Republicans are more than willing to cede inner-city districts in exchange for a lock on the far more numerous white suburban ones.
Once again, the joke is on the Democrats: The Republicans are more than happy to cede 40 or so majority-minority Democratic big-city districts, carved to the specifications of the Voting Rights Act, in exchange for a lock on the far more numerous suburban districts. A handful of forward-thinking Democrats—including Rahm Emanuel, the Illinois congressman who heads the Dems’ 2006 House campaign committee—have started questioning whether a once-necessary corrective is being perverted. “It seems clear that the VRA doesn’t serve us well,” says a Democratic congressman who’s tried to push the issue with colleagues. “But a weird, self-interested math comes into play. Black Democrats don’t want to appear retrograde; whites don’t have the courage to stand up and try to fix it without blacks standing alongside them; and Republicans like the outcome that they’re getting, which enables them to have perpetually lily-white suburban southern districts. And then there’s so much animus—not between the parties, but between white Democrats and black Democrats, in lots of parts of the South. So any effort to ‘fix’ the thing is a nonstarter. But I’d be a better congressman if my district were more diverse, and Democrats would have better chances of winning if there were more ‘swing’ districts.”

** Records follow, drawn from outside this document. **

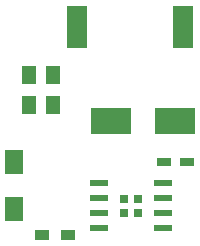
<source format=gbr>
G04 #@! TF.GenerationSoftware,KiCad,Pcbnew,(5.0.0-3-g5ebb6b6)*
G04 #@! TF.CreationDate,2018-09-18T15:00:12-07:00*
G04 #@! TF.ProjectId,phone_charger,70686F6E655F636861726765722E6B69,rev?*
G04 #@! TF.SameCoordinates,Original*
G04 #@! TF.FileFunction,Paste,Top*
G04 #@! TF.FilePolarity,Positive*
%FSLAX46Y46*%
G04 Gerber Fmt 4.6, Leading zero omitted, Abs format (unit mm)*
G04 Created by KiCad (PCBNEW (5.0.0-3-g5ebb6b6)) date Tuesday, September 18, 2018 at 03:00:12 PM*
%MOMM*%
%LPD*%
G01*
G04 APERTURE LIST*
%ADD10R,1.550000X0.600000*%
%ADD11R,0.705000X0.705000*%
%ADD12R,1.200000X0.750000*%
%ADD13R,1.250000X1.500000*%
%ADD14R,1.600000X2.000000*%
%ADD15R,3.500000X2.300000*%
%ADD16R,1.200000X0.900000*%
%ADD17R,1.700000X3.600000*%
G04 APERTURE END LIST*
D10*
G04 #@! TO.C,U1*
X101163001Y-78187001D03*
X101163001Y-79457001D03*
X101163001Y-80727001D03*
X101163001Y-81997001D03*
X106563001Y-81997001D03*
X106563001Y-80727001D03*
X106563001Y-79457001D03*
X106563001Y-78187001D03*
D11*
X104450501Y-80679501D03*
X104450501Y-79504501D03*
X103275501Y-80679501D03*
X103275501Y-79504501D03*
G04 #@! TD*
D12*
G04 #@! TO.C,C2*
X108580000Y-76403200D03*
X106680000Y-76403200D03*
G04 #@! TD*
D13*
G04 #@! TO.C,C4*
X97282000Y-69037200D03*
X97282000Y-71537200D03*
G04 #@! TD*
G04 #@! TO.C,C3*
X95199200Y-69037200D03*
X95199200Y-71537200D03*
G04 #@! TD*
D14*
G04 #@! TO.C,C1*
X93980000Y-80352400D03*
X93980000Y-76352400D03*
G04 #@! TD*
D15*
G04 #@! TO.C,D3*
X107602000Y-72898000D03*
X102202000Y-72898000D03*
G04 #@! TD*
D16*
G04 #@! TO.C,R2*
X96352000Y-82550000D03*
X98552000Y-82550000D03*
G04 #@! TD*
D17*
G04 #@! TO.C,L1*
X99284400Y-64947800D03*
X108284400Y-64947800D03*
G04 #@! TD*
M02*

</source>
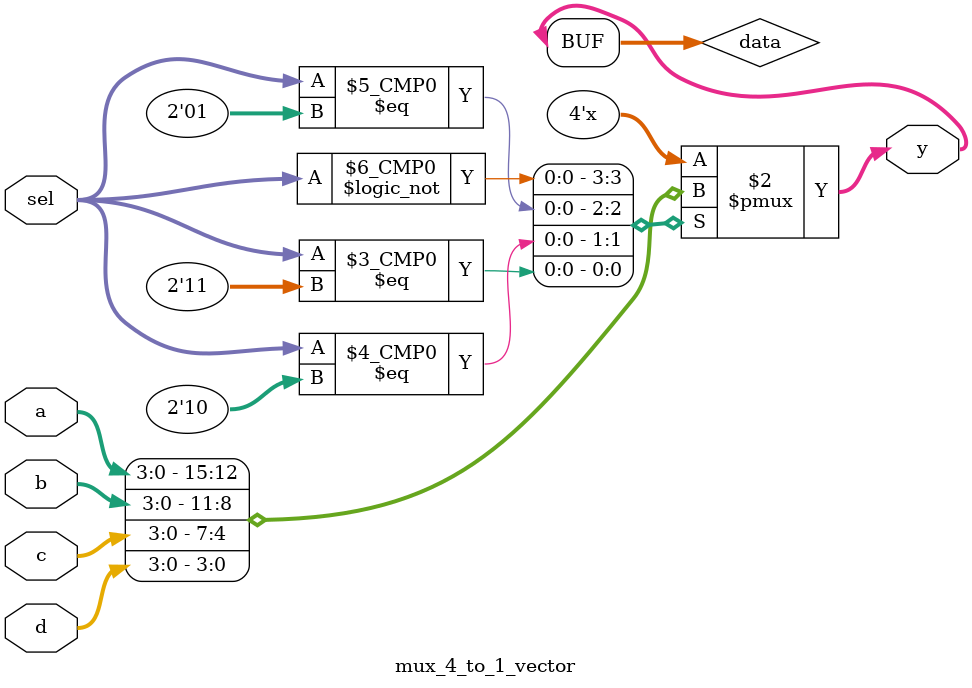
<source format=v>
`timescale 1ns / 1ps
module mux_4_to_1_vector#(parameter SIZE = 4 , DELAY = 3)(
    input wire [SIZE-1:0] a,
    input wire [SIZE-1:0] b,
    input wire [SIZE-1:0] c,
    input wire [SIZE-1:0] d,
    input wire [1:0] sel,
    output wire [SIZE-1:0] y
    );
    reg [SIZE-1:0] data;
    
    always @(*) begin
        case(sel)
            2'b00 : data[SIZE-1:0] <= a[SIZE-1:0] ;
            2'b01 : data[SIZE-1:0] <= b[SIZE-1:0] ;
            2'b10 : data[SIZE-1:0] <= c[SIZE-1:0] ;
            2'b11 : data[SIZE-1:0] <= d[SIZE-1:0] ;
            default : data[SIZE-1:0] <= a[SIZE-1:0] ;
        endcase
    end
    
    assign #DELAY y[SIZE-1:0] = data[SIZE-1:0] ;
        
endmodule

</source>
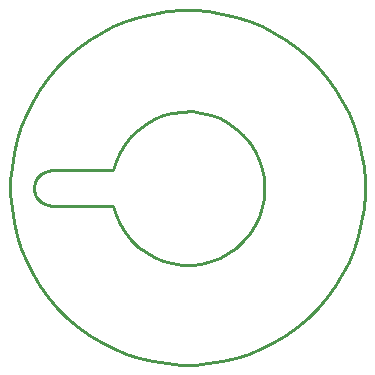
<source format=gbr>
%FSDAX33Y33*%
%MOMM*%
%SFA1B1*%

%IPPOS*%
%ADD9502C,0.254000*%
%LNroute-1*%
%LPD*%
G54D9502*
X064702Y036540D02*
X064390Y036572D01*
X064092Y036669D01*
X063820Y036826D01*
X063587Y037036D01*
X063403Y037290D01*
X063275Y037576D01*
X063210Y037883D01*
Y038196D01*
X063275Y038503D01*
X063403Y038790D01*
X063587Y039043D01*
X063820Y039253D01*
X064092Y039410D01*
X064390Y039507D01*
X064702Y039540D01*
X069877D01*
X070117Y040325D01*
X070454Y041075D01*
X070883Y041775D01*
X071396Y042416D01*
X071987Y042988D01*
X072645Y043480D01*
X073359Y043885D01*
X074119Y044197D01*
X074912Y044410D01*
X075726Y044522D01*
X076548Y044530D01*
X077364Y044435D01*
X078161Y044237D01*
X078927Y043941D01*
X079650Y043550D01*
X080317Y043071D01*
X080919Y042512D01*
X081445Y041881D01*
X081888Y041189D01*
X082240Y040447D01*
X082495Y039666D01*
X082650Y038859D01*
X082702Y038040D01*
X082650Y037220D01*
X082495Y036413D01*
X082240Y035632D01*
X081888Y034890D01*
X081445Y034198D01*
X080919Y033567D01*
X080317Y033008D01*
X079650Y032529D01*
X078927Y032138D01*
X078161Y031842D01*
X077364Y031644D01*
X076548Y031549D01*
X075726Y031557D01*
X074912Y031669D01*
X074119Y031882D01*
X073359Y032194D01*
X072645Y032599D01*
X071987Y033092D01*
X071396Y033663D01*
X070883Y034304D01*
X070454Y035005D01*
X070117Y035754D01*
X069877Y036540D01*
X064702D01*
X076199Y023099D02*
X075610D01*
X074434Y023191D01*
X073270Y023376D01*
X072124Y023651D01*
X071003Y024015D01*
X069914Y024466D01*
X068864Y025001D01*
X067859Y025617D01*
X066905Y026310D01*
X066009Y027076D01*
X065176Y027909D01*
X064410Y028805D01*
X063717Y029759D01*
X063101Y030764D01*
X062566Y031814D01*
X062115Y032903D01*
X061751Y034024D01*
X061476Y035170D01*
X061291Y036334D01*
X061199Y037510D01*
Y038099D01*
Y038688D01*
X061291Y039863D01*
X061476Y041027D01*
X061751Y042174D01*
X062115Y043295D01*
X062566Y044384D01*
X063101Y045434D01*
X063717Y046439D01*
X064410Y047392D01*
X065176Y048289D01*
X066009Y049122D01*
X066905Y049888D01*
X067859Y050581D01*
X068864Y051196D01*
X069914Y051732D01*
X071003Y052183D01*
X072124Y052547D01*
X073270Y052822D01*
X074434Y053006D01*
X075610Y053099D01*
X076199D01*
X076788D01*
X077963Y053006D01*
X079127Y052822D01*
X080274Y052547D01*
X081395Y052183D01*
X082484Y051732D01*
X083534Y051196D01*
X084539Y050581D01*
X085492Y049888D01*
X086389Y049122D01*
X087222Y048289D01*
X087988Y047392D01*
X088681Y046439D01*
X089296Y045434D01*
X089832Y044384D01*
X090283Y043295D01*
X090647Y042174D01*
X090922Y041027D01*
X091106Y039863D01*
X091199Y038688D01*
Y038099D01*
Y037510D01*
X091106Y036334D01*
X090922Y035170D01*
X090647Y034024D01*
X090283Y032903D01*
X089832Y031814D01*
X089296Y030764D01*
X088681Y029759D01*
X087988Y028805D01*
X087222Y027909D01*
X086389Y027076D01*
X085492Y026310D01*
X084539Y025617D01*
X083534Y025001D01*
X082484Y024466D01*
X081395Y024015D01*
X080274Y023651D01*
X079127Y023376D01*
X077963Y023191D01*
X076788Y023099D01*
X076199D01*
M02*
</source>
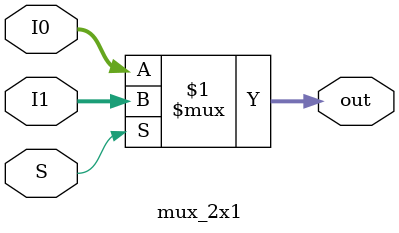
<source format=sv>
module mux_2x1 (I0,I1,S,out);
  input[0:7] I0;
  input[0:7] I1;
  input S;
  output [0:7]out;
  assign out=S?I1:I0;
  endmodule

</source>
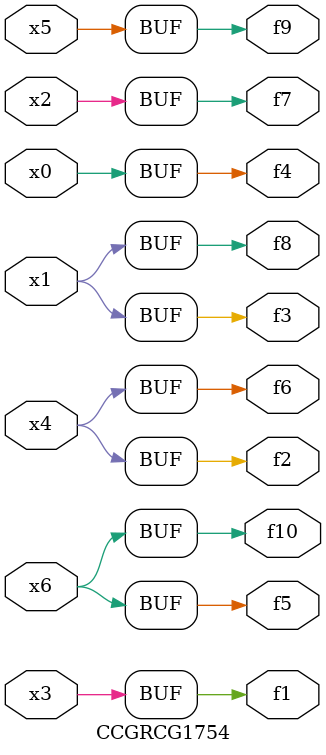
<source format=v>
module CCGRCG1754(
	input x0, x1, x2, x3, x4, x5, x6,
	output f1, f2, f3, f4, f5, f6, f7, f8, f9, f10
);
	assign f1 = x3;
	assign f2 = x4;
	assign f3 = x1;
	assign f4 = x0;
	assign f5 = x6;
	assign f6 = x4;
	assign f7 = x2;
	assign f8 = x1;
	assign f9 = x5;
	assign f10 = x6;
endmodule

</source>
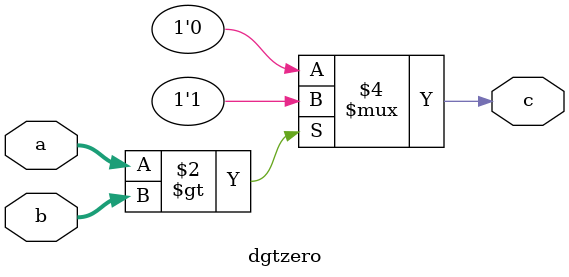
<source format=v>
`timescale 1ns / 1ps
module dgtzero(a,b, c);
input [7:0] a,b;
output reg c;

always @(a or b ) begin
	if (a>b)
		c <=1;
	else
		c<=0;
end

endmodule

</source>
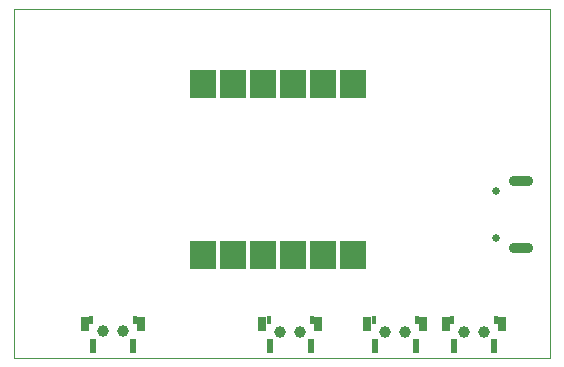
<source format=gbr>
%TF.GenerationSoftware,KiCad,Pcbnew,(6.0.1)*%
%TF.CreationDate,2022-09-04T12:14:09+08:00*%
%TF.ProjectId,Digital Clock,44696769-7461-46c2-9043-6c6f636b2e6b,_____*%
%TF.SameCoordinates,Original*%
%TF.FileFunction,Soldermask,Bot*%
%TF.FilePolarity,Negative*%
%FSLAX46Y46*%
G04 Gerber Fmt 4.6, Leading zero omitted, Abs format (unit mm)*
G04 Created by KiCad (PCBNEW (6.0.1)) date 2022-09-04 12:14:09*
%MOMM*%
%LPD*%
G01*
G04 APERTURE LIST*
%TA.AperFunction,Profile*%
%ADD10C,0.100000*%
%TD*%
%ADD11C,0.650000*%
%ADD12O,2.090000X0.930000*%
%ADD13R,0.600000X1.200000*%
%ADD14R,0.650000X1.300000*%
%ADD15R,0.400000X0.650000*%
%ADD16C,1.000000*%
%ADD17R,2.200000X2.450000*%
G04 APERTURE END LIST*
D10*
X43410000Y-19400000D02*
X88800000Y-19400000D01*
X88800000Y-19400000D02*
X88800000Y-48900000D01*
X88800000Y-48900000D02*
X43410000Y-48900000D01*
X43410000Y-48900000D02*
X43410000Y-19400000D01*
D11*
%TO.C,J1*%
X84237500Y-34760000D03*
X84237500Y-38760000D03*
D12*
X86337500Y-39590000D03*
X86337500Y-33910000D03*
%TD*%
D13*
%TO.C,SW2*%
X50060000Y-47880000D03*
X53510000Y-47880000D03*
D14*
X54150000Y-46040000D03*
X49430000Y-46030000D03*
D15*
X53630000Y-45720000D03*
X49950000Y-45710000D03*
D16*
X50910000Y-46680000D03*
X52610000Y-46680000D03*
%TD*%
D13*
%TO.C,SW5*%
X77410000Y-47900000D03*
X73960000Y-47900000D03*
D15*
X73850000Y-45730000D03*
X77530000Y-45740000D03*
D14*
X78050000Y-46060000D03*
X73330000Y-46050000D03*
D16*
X74810000Y-46700000D03*
X76510000Y-46700000D03*
%TD*%
D17*
%TO.C,D1*%
X72110000Y-25700000D03*
X64490000Y-25695000D03*
X61950000Y-25700000D03*
X59410000Y-40175000D03*
X69570000Y-25705000D03*
X59410000Y-25690000D03*
X64490000Y-40180000D03*
X69570000Y-40190000D03*
X72110000Y-40185000D03*
X67030000Y-25695000D03*
X61950000Y-40185000D03*
X67030000Y-40180000D03*
%TD*%
D13*
%TO.C,SW1*%
X84070000Y-47900000D03*
X80620000Y-47900000D03*
D15*
X84190000Y-45740000D03*
D14*
X84710000Y-46060000D03*
X79990000Y-46050000D03*
D15*
X80510000Y-45730000D03*
D16*
X83170000Y-46700000D03*
X81470000Y-46700000D03*
%TD*%
D13*
%TO.C,SW3*%
X68520000Y-47900000D03*
X65070000Y-47900000D03*
D15*
X64960000Y-45730000D03*
D14*
X69160000Y-46060000D03*
X64440000Y-46050000D03*
D15*
X68640000Y-45740000D03*
D16*
X67620000Y-46700000D03*
X65920000Y-46700000D03*
%TD*%
M02*

</source>
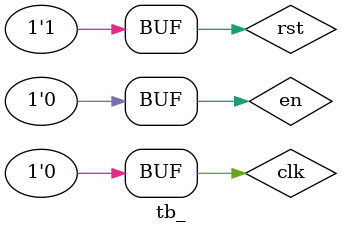
<source format=sv>

module tb_();
   
reg rst, clk, en;

reg [31:0] inp_west0, inp_west4, inp_west8, inp_west12, inp_north0, inp_north1, inp_north2, inp_north3;
wire done;
reg [63:0] d;


top uut (
        clk,
        rst,
        en,
        done,
        d,
		inp_west0, inp_west4, inp_west8, inp_west12,
		      inp_north0, inp_north1, inp_north2, inp_north3
    );


initial begin
	#3  en <= 1'b1;
	#40 en <= 1'b0;
end


initial begin
rst <= 1;
clk <= 0;
#3
rst <= 0;
#2
rst <= 1;

end

initial begin
	repeat(24)
		#5 clk <= ~clk;
end

initial begin
	$dumpfile("wave.vcd");
	$dumpvars(0, tb_);
end

endmodule


</source>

There’s no danger of the Democrats losing in central Brooklyn, this fall or maybe ever, and that’s part of the problem. Yassky would make a good congressman, for one of the reasons that’s drawn the scorn of his three rivals, his ambition. The other candidates are unlikely to shake things up. Yvette Clarke, a city councilwoman, leads in the polls, and is part of the growing Caribbean-American segment of the neighborhood, but she’s been underwhelming on the campaign trail. Carl Andrews, a state senator, is a decent guy and enjoys the potent electoral backing of Eliot Spitzer and labor unions, but he’s a product of the old Brooklyn clubhouse. Chris Owens is Major’s son.
For all the anger and money spent on this race, though, it won’t matter who wins unless the city and the Democrats find a way to break out of the political ghetto Washington has consigned us to. Now, that would be empowering.